◆ What this task involves: Write out each line from the data below that includes the word "none".

◆ Dataset records:
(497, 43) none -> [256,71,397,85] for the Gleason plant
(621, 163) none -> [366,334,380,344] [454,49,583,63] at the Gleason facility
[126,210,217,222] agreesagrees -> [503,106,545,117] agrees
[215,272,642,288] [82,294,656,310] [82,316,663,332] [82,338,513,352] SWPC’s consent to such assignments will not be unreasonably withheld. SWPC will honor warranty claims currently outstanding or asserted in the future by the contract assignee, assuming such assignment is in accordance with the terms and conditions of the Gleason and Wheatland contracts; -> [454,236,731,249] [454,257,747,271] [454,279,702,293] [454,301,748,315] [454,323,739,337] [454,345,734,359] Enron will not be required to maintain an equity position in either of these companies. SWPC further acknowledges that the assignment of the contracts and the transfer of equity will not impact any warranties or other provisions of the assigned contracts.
==
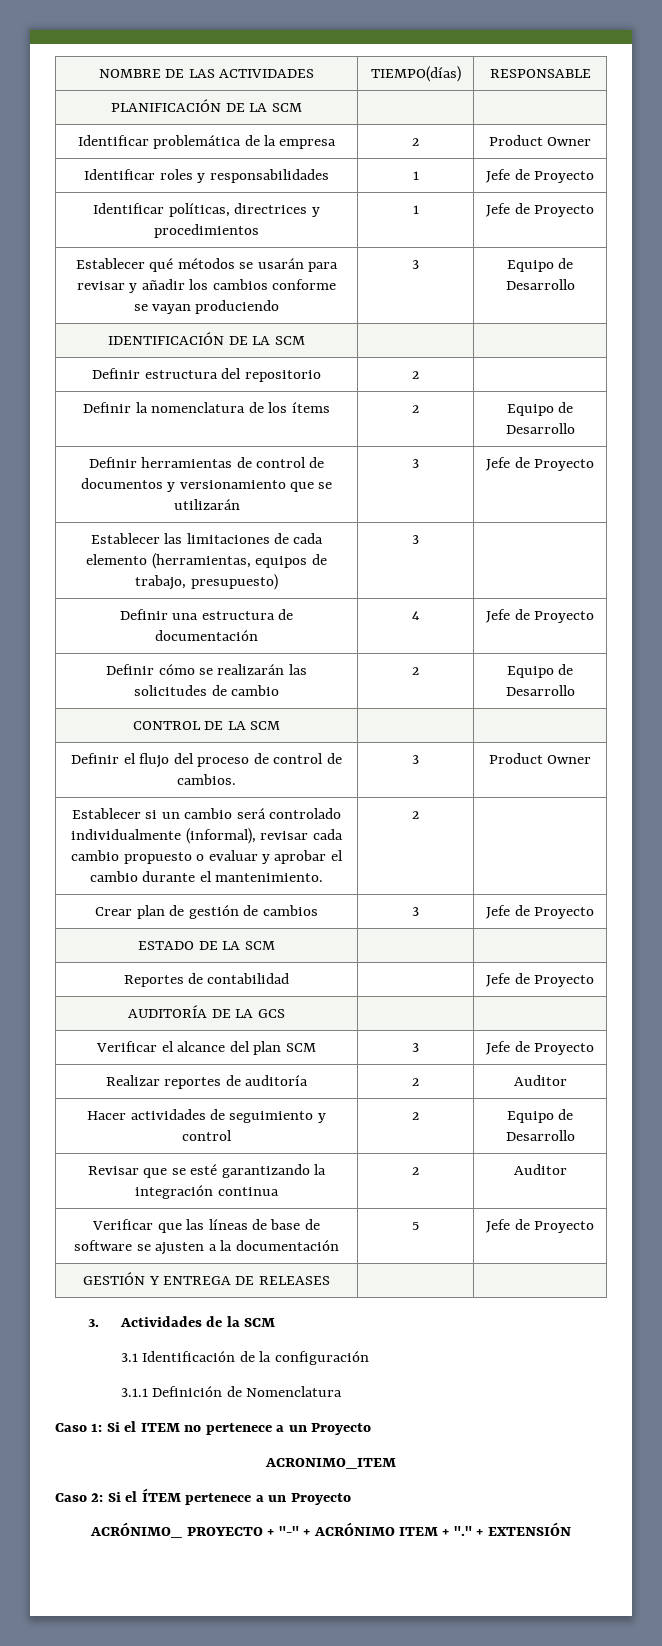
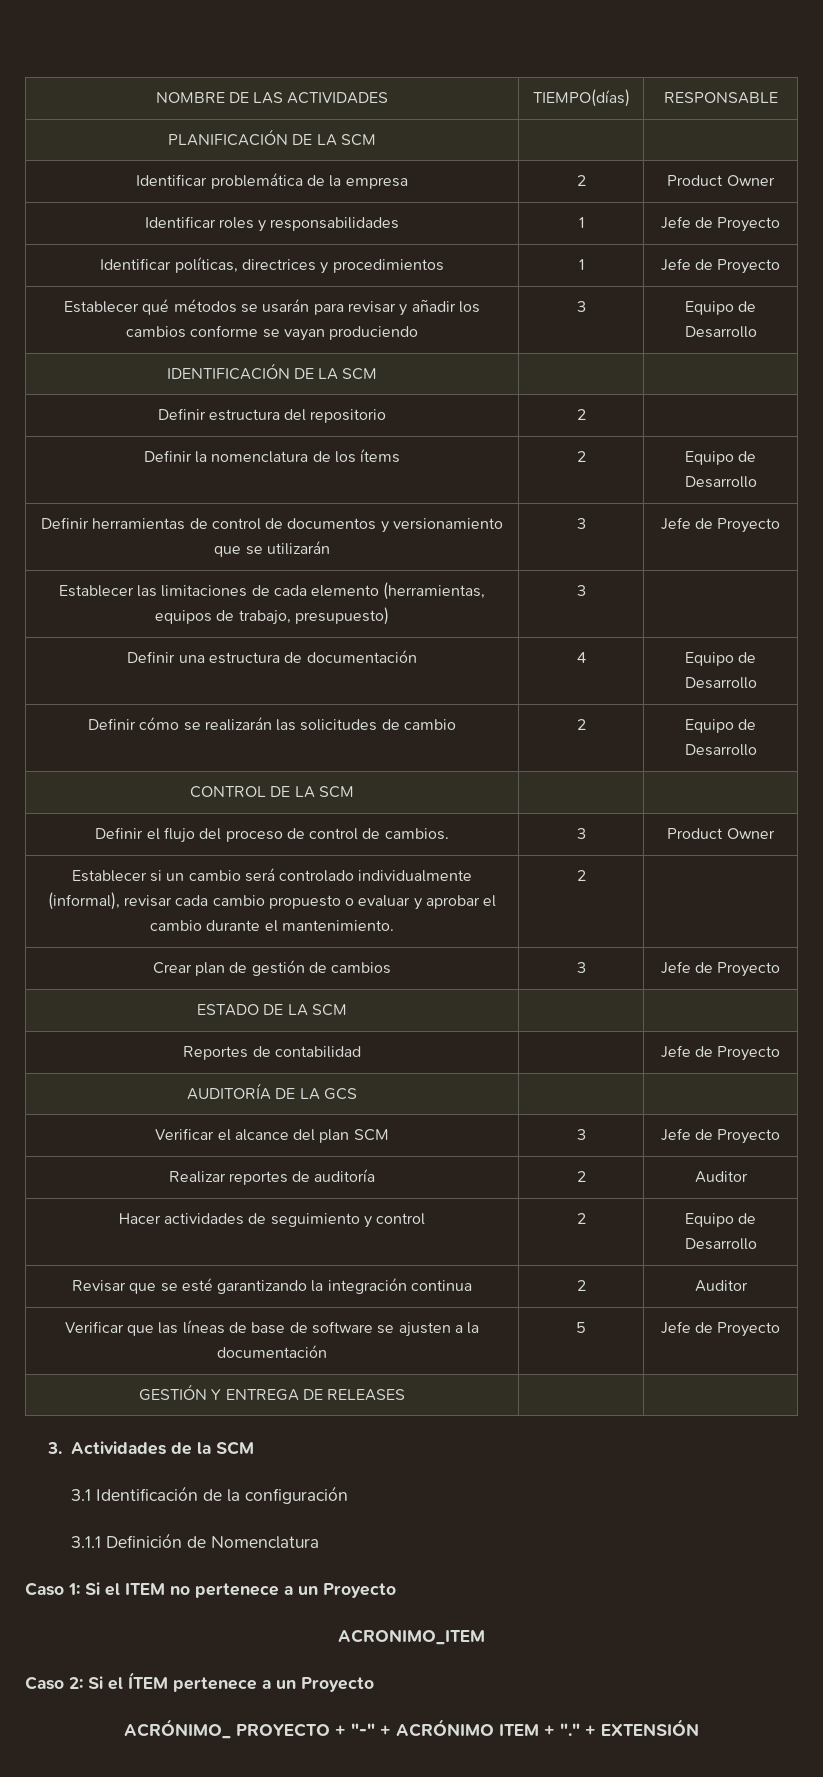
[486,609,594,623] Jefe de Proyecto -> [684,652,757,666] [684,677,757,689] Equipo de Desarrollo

◆ Result for this task:
(497, 43) none -> [256,71,397,85] for the Gleason plant
(621, 163) none -> [366,334,380,344] [454,49,583,63] at the Gleason facility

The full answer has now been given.